Quilt Notes: News and Highlights

The Proper Care of Bedding in 1837

Friday, May 4, 2007

Such wonderful things can be found on the Internet. A great example is The housekeeper's book: containing advice on the conduct of household affairs, published in 1873. This book is in the digital library of the University of Wisconsin.

As you can go and read the book at the at the above link I will just give you a few highlights to get you interested. A good part of this book deals with food preparation and preservation but I will concentrate on what the book says about bedding.

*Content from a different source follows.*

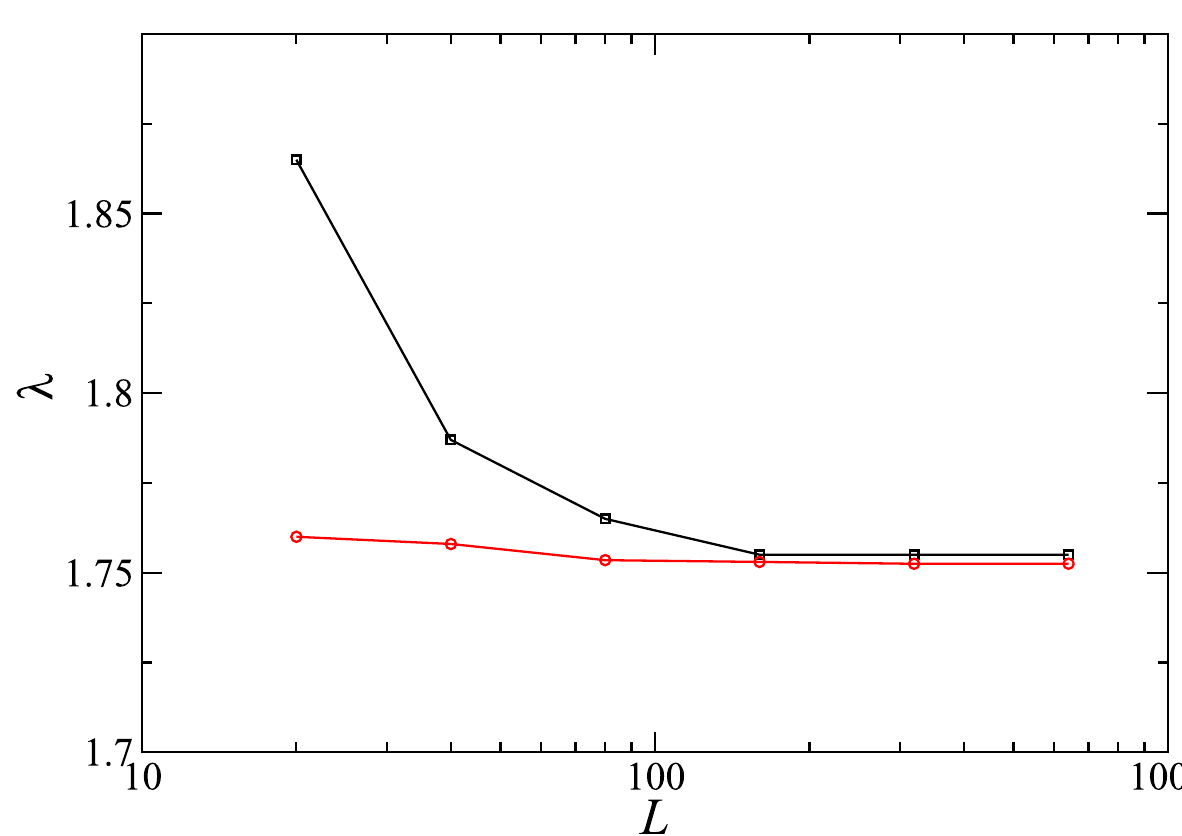
Fig 15. (Color online) Boundaries of the SS regime in the λ — L plane for α = 0.1. The lower boundary corresponds to the pseudocritical point, λ c ( L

If your bedding is infested with bugs you were to take your bedsteads asunder and wash every part with corrosive sublimate. Now you may wonder just what that is, I wondered too and found that corrosive sublimate is mercuric chloride which is a poisonous compound formerly used as an insecticide among other things. It seems that mercuric chloride is one of the most toxic forms of mercury and the book recommends the bedding be washed with a strong solution. Sometimes I wonder how our ancestors ever survived at all!

The book also has an interesting solution to the problems of beds getting too damp in winter weather. It points out that if a bed will not be slept in for three or more days it will be unfit to be slept in especially by delicate person. The solution was quite simple. A "cleanly servant" should be recruited to sleep in the bed until it would be needed again.